--- TASK OBJECTIVE ---
Update every line of the items below by changing "elev" to "elevation" wherever it occurs. Leave all other text as it is.

--- RECORDS FOR THE TASK ---

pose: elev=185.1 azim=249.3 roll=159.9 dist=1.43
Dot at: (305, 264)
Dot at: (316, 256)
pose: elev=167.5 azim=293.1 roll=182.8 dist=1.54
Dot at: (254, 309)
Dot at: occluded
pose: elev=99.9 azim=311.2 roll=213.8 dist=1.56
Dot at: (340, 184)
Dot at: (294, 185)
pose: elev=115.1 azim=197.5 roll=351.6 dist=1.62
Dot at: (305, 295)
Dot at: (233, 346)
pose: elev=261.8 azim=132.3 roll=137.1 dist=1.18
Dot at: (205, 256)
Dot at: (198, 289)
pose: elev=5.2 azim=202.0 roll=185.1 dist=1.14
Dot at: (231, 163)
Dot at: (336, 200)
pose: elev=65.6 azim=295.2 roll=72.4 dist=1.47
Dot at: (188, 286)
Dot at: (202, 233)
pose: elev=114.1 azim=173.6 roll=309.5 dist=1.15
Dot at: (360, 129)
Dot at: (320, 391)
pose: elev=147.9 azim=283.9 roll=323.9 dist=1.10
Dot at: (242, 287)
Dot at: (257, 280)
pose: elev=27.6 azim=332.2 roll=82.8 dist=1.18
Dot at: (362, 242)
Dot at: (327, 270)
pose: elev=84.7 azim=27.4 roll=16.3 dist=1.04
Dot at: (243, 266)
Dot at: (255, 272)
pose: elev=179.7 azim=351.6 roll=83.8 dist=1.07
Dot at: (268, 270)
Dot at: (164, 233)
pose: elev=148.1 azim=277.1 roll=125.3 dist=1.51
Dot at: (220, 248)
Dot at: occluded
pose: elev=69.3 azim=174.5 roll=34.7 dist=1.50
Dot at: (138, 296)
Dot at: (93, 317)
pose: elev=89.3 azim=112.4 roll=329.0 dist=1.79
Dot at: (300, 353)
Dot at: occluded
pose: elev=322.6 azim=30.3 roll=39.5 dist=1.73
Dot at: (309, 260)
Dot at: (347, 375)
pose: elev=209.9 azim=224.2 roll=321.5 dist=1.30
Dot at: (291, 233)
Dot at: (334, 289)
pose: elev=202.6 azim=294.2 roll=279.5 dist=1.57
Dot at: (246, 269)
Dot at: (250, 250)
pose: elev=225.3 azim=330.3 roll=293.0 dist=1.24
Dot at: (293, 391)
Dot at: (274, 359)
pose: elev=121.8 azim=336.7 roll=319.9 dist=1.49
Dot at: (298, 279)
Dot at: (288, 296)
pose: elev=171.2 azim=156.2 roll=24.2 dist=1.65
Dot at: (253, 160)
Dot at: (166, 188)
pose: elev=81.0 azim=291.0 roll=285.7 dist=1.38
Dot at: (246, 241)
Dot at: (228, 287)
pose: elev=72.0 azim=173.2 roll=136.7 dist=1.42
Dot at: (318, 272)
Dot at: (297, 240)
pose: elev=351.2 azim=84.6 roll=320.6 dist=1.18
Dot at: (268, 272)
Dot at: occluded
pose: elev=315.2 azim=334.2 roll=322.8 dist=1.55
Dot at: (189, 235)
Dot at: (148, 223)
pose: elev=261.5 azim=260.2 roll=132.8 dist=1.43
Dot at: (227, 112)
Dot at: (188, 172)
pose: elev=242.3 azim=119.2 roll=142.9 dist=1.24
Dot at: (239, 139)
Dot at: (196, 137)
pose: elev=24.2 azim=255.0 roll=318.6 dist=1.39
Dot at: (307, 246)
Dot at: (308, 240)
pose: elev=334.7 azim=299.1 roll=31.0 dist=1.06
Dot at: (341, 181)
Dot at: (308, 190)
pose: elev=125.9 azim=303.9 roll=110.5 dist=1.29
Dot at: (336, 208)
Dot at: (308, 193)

--- SOLUTION FOR THIS TASK ---
pose: elevation=185.1 azim=249.3 roll=159.9 dist=1.43
Dot at: (305, 264)
Dot at: (316, 256)
pose: elevation=167.5 azim=293.1 roll=182.8 dist=1.54
Dot at: (254, 309)
Dot at: occluded
pose: elevation=99.9 azim=311.2 roll=213.8 dist=1.56
Dot at: (340, 184)
Dot at: (294, 185)
pose: elevation=115.1 azim=197.5 roll=351.6 dist=1.62
Dot at: (305, 295)
Dot at: (233, 346)
pose: elevation=261.8 azim=132.3 roll=137.1 dist=1.18
Dot at: (205, 256)
Dot at: (198, 289)
pose: elevation=5.2 azim=202.0 roll=185.1 dist=1.14
Dot at: (231, 163)
Dot at: (336, 200)
pose: elevation=65.6 azim=295.2 roll=72.4 dist=1.47
Dot at: (188, 286)
Dot at: (202, 233)
pose: elevation=114.1 azim=173.6 roll=309.5 dist=1.15
Dot at: (360, 129)
Dot at: (320, 391)
pose: elevation=147.9 azim=283.9 roll=323.9 dist=1.10
Dot at: (242, 287)
Dot at: (257, 280)
pose: elevation=27.6 azim=332.2 roll=82.8 dist=1.18
Dot at: (362, 242)
Dot at: (327, 270)
pose: elevation=84.7 azim=27.4 roll=16.3 dist=1.04
Dot at: (243, 266)
Dot at: (255, 272)
pose: elevation=179.7 azim=351.6 roll=83.8 dist=1.07
Dot at: (268, 270)
Dot at: (164, 233)
pose: elevation=148.1 azim=277.1 roll=125.3 dist=1.51
Dot at: (220, 248)
Dot at: occluded
pose: elevation=69.3 azim=174.5 roll=34.7 dist=1.50
Dot at: (138, 296)
Dot at: (93, 317)
pose: elevation=89.3 azim=112.4 roll=329.0 dist=1.79
Dot at: (300, 353)
Dot at: occluded
pose: elevation=322.6 azim=30.3 roll=39.5 dist=1.73
Dot at: (309, 260)
Dot at: (347, 375)
pose: elevation=209.9 azim=224.2 roll=321.5 dist=1.30
Dot at: (291, 233)
Dot at: (334, 289)
pose: elevation=202.6 azim=294.2 roll=279.5 dist=1.57
Dot at: (246, 269)
Dot at: (250, 250)
pose: elevation=225.3 azim=330.3 roll=293.0 dist=1.24
Dot at: (293, 391)
Dot at: (274, 359)
pose: elevation=121.8 azim=336.7 roll=319.9 dist=1.49
Dot at: (298, 279)
Dot at: (288, 296)
pose: elevation=171.2 azim=156.2 roll=24.2 dist=1.65
Dot at: (253, 160)
Dot at: (166, 188)
pose: elevation=81.0 azim=291.0 roll=285.7 dist=1.38
Dot at: (246, 241)
Dot at: (228, 287)
pose: elevation=72.0 azim=173.2 roll=136.7 dist=1.42
Dot at: (318, 272)
Dot at: (297, 240)
pose: elevation=351.2 azim=84.6 roll=320.6 dist=1.18
Dot at: (268, 272)
Dot at: occluded
pose: elevation=315.2 azim=334.2 roll=322.8 dist=1.55
Dot at: (189, 235)
Dot at: (148, 223)
pose: elevation=261.5 azim=260.2 roll=132.8 dist=1.43
Dot at: (227, 112)
Dot at: (188, 172)
pose: elevation=242.3 azim=119.2 roll=142.9 dist=1.24
Dot at: (239, 139)
Dot at: (196, 137)
pose: elevation=24.2 azim=255.0 roll=318.6 dist=1.39
Dot at: (307, 246)
Dot at: (308, 240)
pose: elevation=334.7 azim=299.1 roll=31.0 dist=1.06
Dot at: (341, 181)
Dot at: (308, 190)
pose: elevation=125.9 azim=303.9 roll=110.5 dist=1.29
Dot at: (336, 208)
Dot at: (308, 193)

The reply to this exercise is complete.